Legacies of Stalingrad: Remembering the Eastern Front in Germany since 1945 by Christina Morina


I had high hopes for this book, but unfortunately the title is somewhat misleading.  While 'Stalingrad' plays a role throughout the book, there is little to no analysis of the battle itself or its varied interpretations in the post-war period.  Rather, as happens so often in academia today, the war itself is used as a tool through which memory is studied and analyzed throughout the post-war period in both East and West Germany.  The concentration, unoriginal as it might seem, is once more on the Wehrmacht and the crimes it committed.
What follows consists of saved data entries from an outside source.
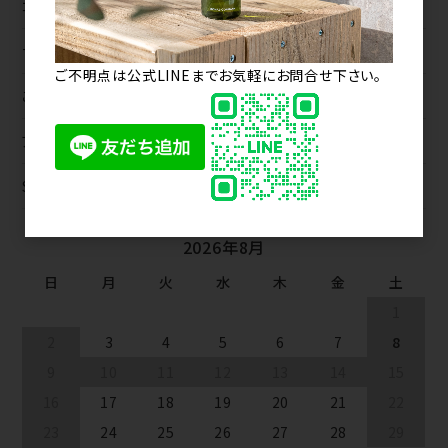
コスメ
サロンツール
ご不明点は公式LINEまでお気軽にお問合せ下さい。
ご契約商品
アニマルフレンドリー（Animal-Friendly）
SALE
2026年8月
日
月
火
水
木
金
土
1
2
3
4
5
6
7
8
9
10
11
12
13
14
15
16
17
18
19
20
21
22
23
24
25
26
27
28
29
If there is anything 'original' in the content it is the contextualization of the politics that revolved around the memories of the Eastern Front and the German invasion of the Soviet Union.  Similar to the history of the Holocaust, which in the decades following the war was infantile compared to the studies we have today, the history of the Eastern Front in Germany (both east and west) was limited and mainly written by generals putting their memories to paper and the memories of Germans themselves from the latter period of the war when Germans could claim 'victimhood' at the hands of the western allies and the Red Army.  The Wehrmacht's hands remained clean since in the east the majority of the Wehrmacht was viewed as working class (only those remaining in POW camps in the Soviet Union, after the major amnesty in the beginning of the 1950s, were viewed and charged as criminals - some 23,000) and thus simply a tool of Hitler and his Nazi regime.  While in the west the concentration was soon on the Soviet Union and the crimes of the Red Army.

Thus, surprisingly, it was not until the 1980s when real attention began to be paid to the casualties and destruction inflicted on the Soviet Union by the Wehrmacht (Leningrad, Stalingrad, etc.) and only in the 1990s, with the Wehrmacht exhibit, did Germany come face-to-face with the activities of her armed forces during the Second World War.  (The lack of knowledge about the former, in part, can be blamed on the Soviet Union itself since during Stalin's leadership the real cost of the war was kept hidden and it wasn't until decades later that the world heard the number 27 million in reference to military and civilian deaths.)  These are the topics that make up the majority of this study.  Unfortunately, too often it seems that the war itself, and Stalingrad in particular, are far in the background and there is little to no original research or analysis of literature dealing with the war itself (aside from a few pages on the memoirs written by the likes of Manstein, Halder, Guderian, etc.).  For hobbyists and those interested in the war itself, I'm afraid you'll find little of interest here.  This monograph is built on a foundation of memory studies and utilizes the memory of the Eastern Front in general to view and analyze post-war Germany and her politics.